You mentioned having patience to let a new morning show succeed. But isn't that increasingly difficult to do on a corporate radio station in the PPM era?
You must exercise patience. We have an 18-month plan internally here, which comes from the top, and was supported by everyone at the executive level. That patience has paid off as The J Show now is one of the top-rated morning shows in Chicago.
Why were you so confident that the show would break?
I saw the camaraderie building internally on the show, and I heard it through the speakers. I felt it was only a matter of time before the audience "got" them, so I just knew we were close. And one month later, their ratings shot up and eventually they ended up at #1. But I had to have the support of a company that believes in its programmers like CBS Radio does in order to succeed.
You know this business. A successful MD, sooner or later, will get an offer to be a PD somewhere. How have you dealt with that possibility?
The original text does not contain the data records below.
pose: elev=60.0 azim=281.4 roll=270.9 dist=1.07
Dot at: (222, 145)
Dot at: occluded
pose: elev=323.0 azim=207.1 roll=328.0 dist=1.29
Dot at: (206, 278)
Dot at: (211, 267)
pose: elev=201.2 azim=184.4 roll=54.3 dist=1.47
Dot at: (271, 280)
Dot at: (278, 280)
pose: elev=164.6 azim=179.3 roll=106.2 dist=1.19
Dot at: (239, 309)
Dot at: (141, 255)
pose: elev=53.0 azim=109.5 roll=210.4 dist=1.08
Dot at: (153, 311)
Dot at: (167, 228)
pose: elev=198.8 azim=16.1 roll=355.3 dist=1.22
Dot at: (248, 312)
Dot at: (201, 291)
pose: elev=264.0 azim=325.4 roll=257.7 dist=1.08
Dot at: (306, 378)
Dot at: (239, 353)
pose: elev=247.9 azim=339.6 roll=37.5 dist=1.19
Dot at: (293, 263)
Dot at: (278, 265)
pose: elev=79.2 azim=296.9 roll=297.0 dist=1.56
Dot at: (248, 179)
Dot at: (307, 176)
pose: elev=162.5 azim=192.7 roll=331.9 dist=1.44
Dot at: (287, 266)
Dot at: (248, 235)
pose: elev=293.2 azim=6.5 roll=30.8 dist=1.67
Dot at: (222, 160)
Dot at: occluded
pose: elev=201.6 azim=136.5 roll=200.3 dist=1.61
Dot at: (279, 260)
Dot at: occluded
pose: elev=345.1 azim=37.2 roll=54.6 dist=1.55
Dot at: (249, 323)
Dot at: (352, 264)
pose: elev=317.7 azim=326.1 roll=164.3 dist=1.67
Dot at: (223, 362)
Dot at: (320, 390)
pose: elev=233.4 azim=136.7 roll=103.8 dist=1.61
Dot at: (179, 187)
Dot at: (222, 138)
It has crossed my mind. The way I see it is that there are two kinds of people out there. One is constantly looking for the next gig, not necessarily for more money, but just to move along. The other person is compensated well and appreciates that he or she has been given authority to make decisions and be part of the process. I think Erik is the latter and is quite happy here. Of course, everyone wants to have the title of PD, but we've offered Erik a great opportunity to thrive here -- and we've given him PD power in many cases.
Even so, there's the chance that eventually either he or I will leave. He'll either move up or he'll move on, so I have to keep my eyes and ears open. I truly hope I don't have to make that kind of decision. I hope I retire before that ever happens, because Erik has made my life easy.
At the risk of sounding like a marriage counselor, what are the keys to maintaining a good working and personal relationship for 20 years and counting?
It is like a marriage. Maybe you don't fight in the same way, but sometimes disagreements can be healthy - just as long as you don't have too many of them. One time, I walked by his office and he looked upset, and I asked if he was okay or if he was mad at me. It turns out the Atlanta Braves lost a game, so I was off the hook there.
For the most part, the key is just having an understanding and a respect for each other. Erik brings a lot to the table in one area; I bring a lot in another, so it's kind of easy for us to work well together. Not only do I feel I have the best Music Director in the country, I have my best friend working with me. Now that would be hard to replace.
Every day, no matter where I go, everybody I meet says something positive about him. I've never heard a bad thing about Erik. He's a great guy and a true gentleman. When you have someone like that by your side, you sure as hell don't disrupt it or terrorize it. He's earned my respect - and that's what it comes down to ... respect.
So what about your future? Do you have any specific goals or challenges you'd like to accomplish?
I like where I live. I've got a young family with a four and a two-year-old, so I'm very content and happy with where I am today. Who knows what the future holds? There's still a lot of work to do to keep this station alive and winning, and as long as we continue to win, and there are people who give you the support to win, there's nowhere else I want to go. I'm really happy here.
I can't really say if or where that next job is; I honestly haven't thought about it. There will always be opportunities, whether it is going back to the label side or something completely different. But Chicago is my home. It's the greatest place I've ever lived, and I still enjoy coming to work every day, so I have no complaints.